Assignment:
Count the lines in the items below that contain the string "DateTimeField", matching case exactly, and reply with the number alone.

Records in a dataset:
##############################

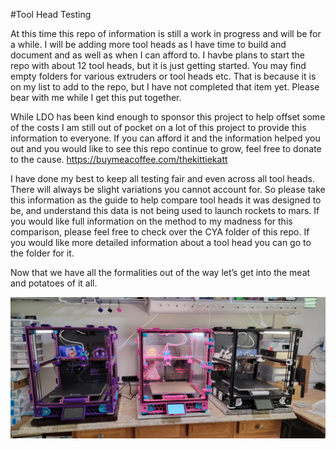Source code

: #Tool Head Testing

At this time this repo of information is still a work in progress and will be for a while.  I will be adding more tool heads as I  have time to build and document and as well as when I can afford to.  I havbe plans to start the repo with about 12 tool heads, but it is just getting started.   You may find empty folders for various extruders or tool heads etc.  That is because it is on my list to add to the repo, but I have not completed that item yet.  Please bear with me while I get this put together.   

While LDO has been kind enough to sponsor this project to help offset some of the costs I am still out of pocket on a lot of this project to provide this information to everyone.    If you can afford it and the information helped you out and you would like to see this repo continue to grow, feel free to donate to the cause.    https://buymeacoffee.com/thekittiekatt

I have done my best to keep all testing fair and even across all tool heads.    There will always be slight variations you cannot account for.   So please take this information as the guide to help compare tool heads it was designed to be, and understand this data is not being used to launch rockets to mars.  If you would like full information on the method to my madness for this comparison, please feel free to check over the CYA folder of this repo.    If you would like more detailed information about a tool head you can go to the folder for it.   

Now that we have all the formalities out of the way let’s get into the meat and potatoes of it all.   

![Alt text](https://github.com/TheKittieKatt/Information-Insights/blob/main/MyPrinters.jpg)
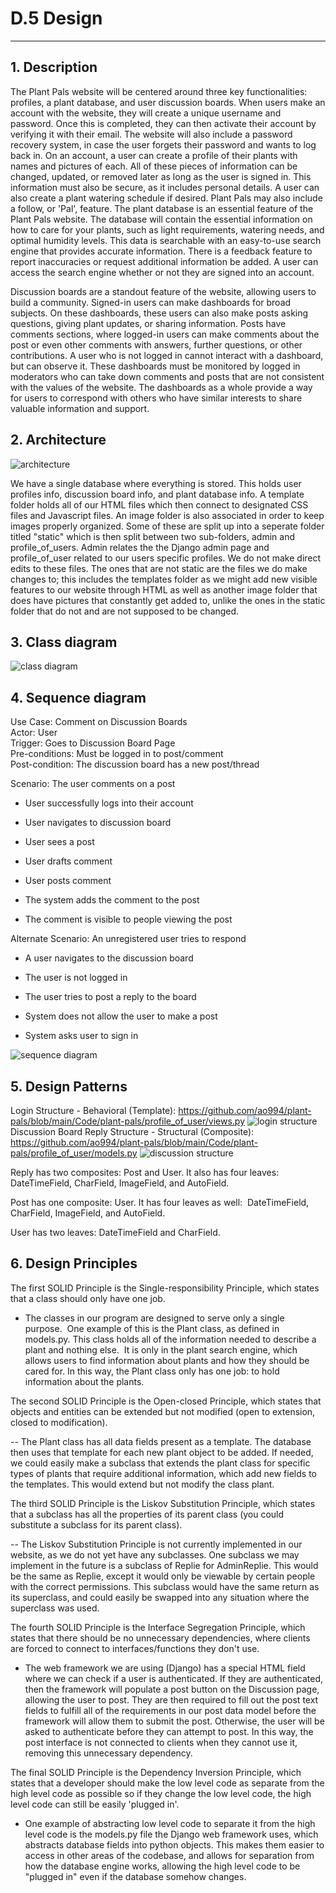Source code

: # D.5 Design

---

## **1\. Description**

The Plant Pals website will be centered around three key functionalities: profiles, a plant database, and user discussion boards. When users make an account with the website, they will create a unique username and password. Once this is completed, they can then activate their account by verifying it with their email. The website will also include a password recovery system, in case the user forgets their password and wants to log back in. On an account, a user can create a profile of their plants with names and pictures of each. All of these pieces of information can be changed, updated, or removed later as long as the user is signed in. This information must also be secure, as it includes personal details. A user can also create a plant watering schedule if desired. Plant Pals may also include a follow, or 'Pal', feature. The plant database is an essential feature of the Plant Pals website. The database will contain the essential information on how to care for your plants, such as light requirements, watering needs, and optimal humidity levels. This data is searchable with an easy-to-use search engine that provides accurate information. There is a feedback feature to report inaccuracies or request additional information be added. A user can access the search engine whether or not they are signed into an account. 

Discussion boards are a standout feature of the website, allowing users to build a community. Signed-in users can make dashboards for broad subjects. On these dashboards, these users can also make posts asking questions, giving plant updates, or sharing information. Posts have comments sections, where logged-in users can make comments about the post or even other comments with answers, further questions, or other contributions. A user who is not logged in cannot interact with a dashboard, but can observe it. These dashboards must be monitored by logged in moderators who can take down comments and posts that are not consistent with the values of the website. The dashboards as a whole provide a way for users to correspond with others who have similar interests to share valuable information and support.

## **2\. Architecture**

![architecture](architecture.png)

We have a single database where everything is stored. This holds user profiles info, discussion board info, and plant database info. A template folder holds all of our HTML files which then connect to designated CSS files and Javascript files. An image folder is also associated in order to keep images properly organized. Some of these are split up into a seperate folder titled "static" which is then split between two sub-folders, admin and profile_of_users. Admin relates the the Django admin page and profile_of_user related to our users specific profiles. We do not make direct edits to these files. The ones that are not static are the files we do make changes to; this includes the templates folder as we might add new visible features to our website through HTML as well as another image folder that does have pictures that constantly get added to, unlike the ones in the static folder that do not and are not supposed to be changed.

## **3\. Class diagram**

![class diagram](class_diagram.png)

## **4\. Sequence diagram**

Use Case: Comment on Discussion Boards\
Actor: User\
Trigger: Goes to Discussion Board Page\
Pre-conditions: Must be logged in to post/comment\
Post-condition: The discussion board has a new post/thread

Scenario: The user comments on a post

-   User successfully logs into their account

-   User navigates to discussion board

-   User sees a post

-   User drafts comment

-   User posts comment

-   The system adds the comment to the post 

-   The comment is visible to people viewing the post

Alternate Scenario: An unregistered user tries to respond

-   A user navigates to the discussion board

-   The user is not logged in

-   The user tries to post a reply to the board

-   System does not allow the user to make a post

-   System asks user to sign in

![sequence diagram](sequence_diagram.png)

## **5\. Design Patterns**

Login Structure - Behavioral (Template):
<https://github.com/ao994/plant-pals/blob/main/Code/plant-pals/profile_of_user/views.py>
![login structure](login_structure.png)
Discussion Board Reply Structure - Structural (Composite): 
<https://github.com/ao994/plant-pals/blob/main/Code/plant-pals/profile_of_user/models.py>
![discussion structure](discussion_board.png)

Reply has two composites: Post and User. It also has four leaves: DateTimeField, CharField, ImageField, and AutoField. 

Post has one composite: User. It has four leaves as well:  DateTimeField, CharField, ImageField, and AutoField. 

User has two leaves: DateTimeField and CharField.

## **6\. Design Principles**

The first SOLID Principle is the Single-responsibility Principle, which states that a class should only have one job.

-   The classes in our program are designed to serve only a single purpose.  One example of this is the Plant class, as defined in models.py. This class holds all of the information needed to describe a plant and nothing else.  It is only in the plant search engine, which allows users to find information about plants and how they should be cared for. In this way, the Plant class only has one job: to hold information about the plants.

The second SOLID Principle is the Open-closed Principle, which states that objects and entities can be extended but not modified (open to extension, closed to modification).

-- The Plant class has all data fields present as a template. The database then uses that template for each new plant object to be added. If needed, we could easily make a subclass that extends the plant class for specific types of plants that require additional information, which add new fields to the templates. This would extend but not modify the class plant.

The third SOLID Principle is the Liskov Substitution Principle, which states that a subclass has all the properties of its parent class (you could substitute a subclass for its parent class).

-- The Liskov Substitution Principle is not currently implemented in our website, as we do not yet have any subclasses. One subclass we may implement in the future is a subclass of Replie for AdminReplie. This would be the same as Replie, except it would only be viewable by certain people with the correct permissions. This subclass would have the same return as its superclass, and could easily be swapped into any situation where the superclass was used. 

The fourth SOLID Principle is the Interface Segregation Principle, which states that there should be no unnecessary dependencies, where clients are forced to connect to interfaces/functions they don't use.

-   The web framework we are using (Django) has a special HTML field where we can check if a user is authenticated. If they are authenticated, then the framework will populate a post button on the Discussion page, allowing the user to post. They are then required to fill out the post text fields to fulfill all of the requirements in our post data model before the framework will allow them to submit the post. Otherwise, the user will be asked to authenticate before they can attempt to post. In this way, the post interface is not connected to clients when they cannot use it, removing this unnecessary dependency. 

The final SOLID Principle is the Dependency Inversion Principle, which states that a developer should make the low level code as separate from the high level code as possible so if they change the low level code, the high level code can still be easily 'plugged in'.

-   One example of abstracting low level code to separate it from the high level code is the models.py file the Django web framework uses, which abstracts database fields into python objects. This makes them easier to access in other areas of the codebase, and allows for separation from how the database engine works, allowing the high level code to be "plugged in" even if the database somehow changes.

##############################

Solution:
3